Jake Bugg (Album Review)
Depressing though it is to us regular, untalented folk that Jake Bugg turned 19 just last week, it is thoroughly refreshing to hear an album with clear influences such as Johnny Cash, The Beatles and Jimi Hendrix.
The spectacular eponymous album was released at the tail-end of last year, perhaps on the off chance the world did end. And, if it had, at least we would have been given the fantastic gift of Jake Bugg; his talent for such a young man is outrageous.
And how amazing it is to hear, too, when the charts are full of club songs and viral wonders. The dominance of Rock & Roll of yesteryear has unfortunately given away to a get-drunk-and-party-orientated youth with ‘YOLO’ as their only agenda.
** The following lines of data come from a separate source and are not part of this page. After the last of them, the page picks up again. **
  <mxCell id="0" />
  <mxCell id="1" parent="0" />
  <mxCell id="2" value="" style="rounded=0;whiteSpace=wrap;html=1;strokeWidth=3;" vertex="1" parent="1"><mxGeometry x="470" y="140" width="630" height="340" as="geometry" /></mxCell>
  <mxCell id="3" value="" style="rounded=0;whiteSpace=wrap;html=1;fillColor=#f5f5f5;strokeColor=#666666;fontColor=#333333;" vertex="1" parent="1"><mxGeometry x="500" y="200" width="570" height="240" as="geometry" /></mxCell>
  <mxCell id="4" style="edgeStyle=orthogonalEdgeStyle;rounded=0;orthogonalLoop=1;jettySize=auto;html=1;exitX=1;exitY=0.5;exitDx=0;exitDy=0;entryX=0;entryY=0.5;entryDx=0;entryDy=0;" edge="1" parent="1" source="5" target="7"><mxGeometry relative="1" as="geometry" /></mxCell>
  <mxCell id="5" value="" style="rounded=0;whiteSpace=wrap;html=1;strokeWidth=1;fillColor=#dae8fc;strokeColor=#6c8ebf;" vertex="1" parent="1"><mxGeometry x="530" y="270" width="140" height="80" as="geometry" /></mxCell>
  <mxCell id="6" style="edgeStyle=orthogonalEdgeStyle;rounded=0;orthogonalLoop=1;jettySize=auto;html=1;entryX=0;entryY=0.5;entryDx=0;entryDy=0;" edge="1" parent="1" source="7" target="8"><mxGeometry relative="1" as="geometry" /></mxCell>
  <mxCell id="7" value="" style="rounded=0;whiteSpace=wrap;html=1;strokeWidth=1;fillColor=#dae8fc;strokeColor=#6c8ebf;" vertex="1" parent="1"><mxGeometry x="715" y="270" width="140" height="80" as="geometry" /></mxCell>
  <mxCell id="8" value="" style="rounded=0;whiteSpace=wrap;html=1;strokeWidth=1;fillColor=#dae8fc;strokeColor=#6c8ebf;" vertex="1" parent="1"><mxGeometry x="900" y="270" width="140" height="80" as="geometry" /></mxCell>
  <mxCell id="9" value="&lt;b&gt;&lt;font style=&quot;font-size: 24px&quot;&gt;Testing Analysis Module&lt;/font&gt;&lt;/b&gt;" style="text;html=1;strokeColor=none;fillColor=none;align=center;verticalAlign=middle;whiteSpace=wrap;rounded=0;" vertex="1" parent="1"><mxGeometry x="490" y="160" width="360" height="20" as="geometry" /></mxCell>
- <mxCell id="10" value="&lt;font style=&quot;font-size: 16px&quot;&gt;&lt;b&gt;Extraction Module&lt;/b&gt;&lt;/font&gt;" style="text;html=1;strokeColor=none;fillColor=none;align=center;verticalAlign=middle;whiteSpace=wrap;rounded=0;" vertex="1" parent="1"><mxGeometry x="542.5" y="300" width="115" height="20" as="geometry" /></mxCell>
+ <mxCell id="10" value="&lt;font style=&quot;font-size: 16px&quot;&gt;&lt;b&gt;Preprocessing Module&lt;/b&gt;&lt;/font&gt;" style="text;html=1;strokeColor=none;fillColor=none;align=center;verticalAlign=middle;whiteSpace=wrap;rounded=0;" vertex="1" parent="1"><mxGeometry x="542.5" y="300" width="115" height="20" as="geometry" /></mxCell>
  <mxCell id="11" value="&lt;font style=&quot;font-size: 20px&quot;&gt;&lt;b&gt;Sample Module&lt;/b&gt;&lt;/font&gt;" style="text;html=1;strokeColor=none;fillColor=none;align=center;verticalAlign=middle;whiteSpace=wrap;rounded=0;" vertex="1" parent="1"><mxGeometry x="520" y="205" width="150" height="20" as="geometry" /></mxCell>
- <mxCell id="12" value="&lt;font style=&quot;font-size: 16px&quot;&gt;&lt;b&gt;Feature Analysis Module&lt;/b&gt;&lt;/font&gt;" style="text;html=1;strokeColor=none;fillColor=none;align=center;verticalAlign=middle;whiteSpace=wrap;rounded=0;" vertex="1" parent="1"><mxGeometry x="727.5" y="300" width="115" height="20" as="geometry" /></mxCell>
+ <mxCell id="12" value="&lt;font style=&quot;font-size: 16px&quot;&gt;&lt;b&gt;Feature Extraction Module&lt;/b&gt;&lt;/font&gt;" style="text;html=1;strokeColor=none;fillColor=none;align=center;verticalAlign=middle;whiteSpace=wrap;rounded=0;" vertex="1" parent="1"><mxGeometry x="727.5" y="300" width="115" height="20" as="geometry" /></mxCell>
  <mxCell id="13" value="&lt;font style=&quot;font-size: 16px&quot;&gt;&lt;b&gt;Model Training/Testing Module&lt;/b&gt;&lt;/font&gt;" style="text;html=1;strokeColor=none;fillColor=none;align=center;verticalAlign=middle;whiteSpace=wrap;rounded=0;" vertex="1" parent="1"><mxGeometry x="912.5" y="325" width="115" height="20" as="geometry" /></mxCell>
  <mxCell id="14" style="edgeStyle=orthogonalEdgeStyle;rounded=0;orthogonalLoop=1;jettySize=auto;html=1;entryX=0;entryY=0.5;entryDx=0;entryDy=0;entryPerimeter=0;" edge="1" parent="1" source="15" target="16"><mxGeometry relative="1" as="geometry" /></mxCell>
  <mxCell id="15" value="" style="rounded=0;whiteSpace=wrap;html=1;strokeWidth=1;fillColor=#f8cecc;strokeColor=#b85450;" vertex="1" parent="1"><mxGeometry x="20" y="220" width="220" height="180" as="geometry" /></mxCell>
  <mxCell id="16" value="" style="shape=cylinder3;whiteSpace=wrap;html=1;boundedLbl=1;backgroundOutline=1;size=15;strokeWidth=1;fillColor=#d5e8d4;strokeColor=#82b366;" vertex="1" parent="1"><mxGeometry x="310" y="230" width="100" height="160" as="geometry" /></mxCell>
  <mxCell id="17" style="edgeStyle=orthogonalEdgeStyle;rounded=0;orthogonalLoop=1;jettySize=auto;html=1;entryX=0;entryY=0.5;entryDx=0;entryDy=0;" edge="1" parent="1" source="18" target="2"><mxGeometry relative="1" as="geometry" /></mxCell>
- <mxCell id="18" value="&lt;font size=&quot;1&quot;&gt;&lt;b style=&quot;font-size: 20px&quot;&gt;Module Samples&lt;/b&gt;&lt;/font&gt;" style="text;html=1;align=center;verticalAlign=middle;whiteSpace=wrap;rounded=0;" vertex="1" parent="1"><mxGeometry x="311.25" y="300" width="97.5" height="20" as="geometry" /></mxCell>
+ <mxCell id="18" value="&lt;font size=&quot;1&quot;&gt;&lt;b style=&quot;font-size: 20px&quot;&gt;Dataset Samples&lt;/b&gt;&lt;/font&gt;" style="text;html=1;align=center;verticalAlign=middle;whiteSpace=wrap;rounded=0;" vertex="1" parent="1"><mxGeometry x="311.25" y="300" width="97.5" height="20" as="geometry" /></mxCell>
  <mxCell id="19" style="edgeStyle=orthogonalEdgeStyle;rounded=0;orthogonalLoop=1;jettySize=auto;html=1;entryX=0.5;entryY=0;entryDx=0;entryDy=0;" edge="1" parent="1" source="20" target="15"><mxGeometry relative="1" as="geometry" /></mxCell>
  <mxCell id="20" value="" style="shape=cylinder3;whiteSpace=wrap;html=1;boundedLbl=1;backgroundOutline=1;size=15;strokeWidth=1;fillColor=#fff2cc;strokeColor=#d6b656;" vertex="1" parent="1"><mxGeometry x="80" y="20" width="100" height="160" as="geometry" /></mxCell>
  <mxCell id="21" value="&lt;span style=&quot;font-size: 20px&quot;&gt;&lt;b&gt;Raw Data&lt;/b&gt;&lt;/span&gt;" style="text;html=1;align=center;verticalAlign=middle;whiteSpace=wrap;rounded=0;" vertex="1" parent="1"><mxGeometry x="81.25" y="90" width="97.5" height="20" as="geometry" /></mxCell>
Perhaps it was fitting then that in the week Bugg celebrated his 19th birthday,Rock & Roll celebrated a small victory in the UK charts: Pompeii by Bastille hit number 2, only beaten to the top spot by the regrettably talented and likeable Justin Timberlake’s ‘Mirrors’ by a few thousand copies.
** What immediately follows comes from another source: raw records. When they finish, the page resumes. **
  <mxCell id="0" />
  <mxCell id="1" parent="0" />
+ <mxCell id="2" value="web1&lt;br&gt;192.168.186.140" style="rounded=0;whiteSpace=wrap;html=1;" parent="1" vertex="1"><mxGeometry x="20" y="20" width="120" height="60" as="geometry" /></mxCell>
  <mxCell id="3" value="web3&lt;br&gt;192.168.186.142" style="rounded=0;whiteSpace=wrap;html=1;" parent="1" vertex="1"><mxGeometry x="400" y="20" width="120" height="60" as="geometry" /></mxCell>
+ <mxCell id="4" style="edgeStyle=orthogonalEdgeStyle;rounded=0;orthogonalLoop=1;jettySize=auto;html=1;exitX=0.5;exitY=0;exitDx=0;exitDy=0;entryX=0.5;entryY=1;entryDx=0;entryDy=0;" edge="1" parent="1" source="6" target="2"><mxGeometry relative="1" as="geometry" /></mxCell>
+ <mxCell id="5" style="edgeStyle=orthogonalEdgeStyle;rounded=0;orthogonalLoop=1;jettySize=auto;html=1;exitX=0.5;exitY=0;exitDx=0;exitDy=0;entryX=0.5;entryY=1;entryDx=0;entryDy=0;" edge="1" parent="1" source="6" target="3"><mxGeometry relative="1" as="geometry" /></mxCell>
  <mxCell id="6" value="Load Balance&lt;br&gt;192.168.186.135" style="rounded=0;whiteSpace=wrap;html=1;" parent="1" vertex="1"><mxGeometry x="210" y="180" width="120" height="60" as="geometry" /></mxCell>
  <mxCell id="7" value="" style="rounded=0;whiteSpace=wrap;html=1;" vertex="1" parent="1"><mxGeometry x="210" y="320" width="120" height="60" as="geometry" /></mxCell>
In the words of Mr Bugg himself, “Something’s changing”. The third track on the album, ‘Two Fingers’, features these hopeful words and though they might not be related to the revival of Rock & Roll, one can only hope they will be eerily appropriate when the general public catches wind of the enormous talent of Jake Bugg, and, that they are ready for Rock & Roll to feature in the charts significantly.
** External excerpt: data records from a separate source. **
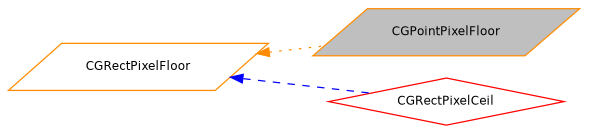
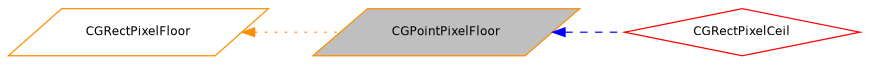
  digraph {
    rankdir=LR
    node [color=darkorange fillcolor=white fontname=Helvetica fontsize=10 shape=parallelogram style=filled]
    edge [dir=back fontname=Helvetica fontsize=10 labelfontname=Helvetica labelfontsize=10]
    n1 [fillcolor=grey75 fontcolor=black height=0.2 label=CGPointPixelFloor width=0.4]
    n2 [color=red height=0.2 label=CGRectPixelCeil shape=diamond width=0.4]
    n3 [height=0.2 label=CGRectPixelFloor width=0.4]
-   n3 -> n2 [color=blue style=dashed]
+   n1 -> n2 [color=blue style=dashed]
    n3 -> n1 [color=darkorange style=dotted]
  }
Upon my first listen of ‘Lightning Bolt’, the highest-charting single from the album, I genuinely thought it was a song from the golden era of Rock that I’d neglected to listen to previously.
And for fans of this era, the rest of the album does not disappoint either. With dramatic melodies reminiscent of the late, great, Johnny Cash and incredible wisdom in his lyrics, it is a wonder Bugg is yet to reach 20.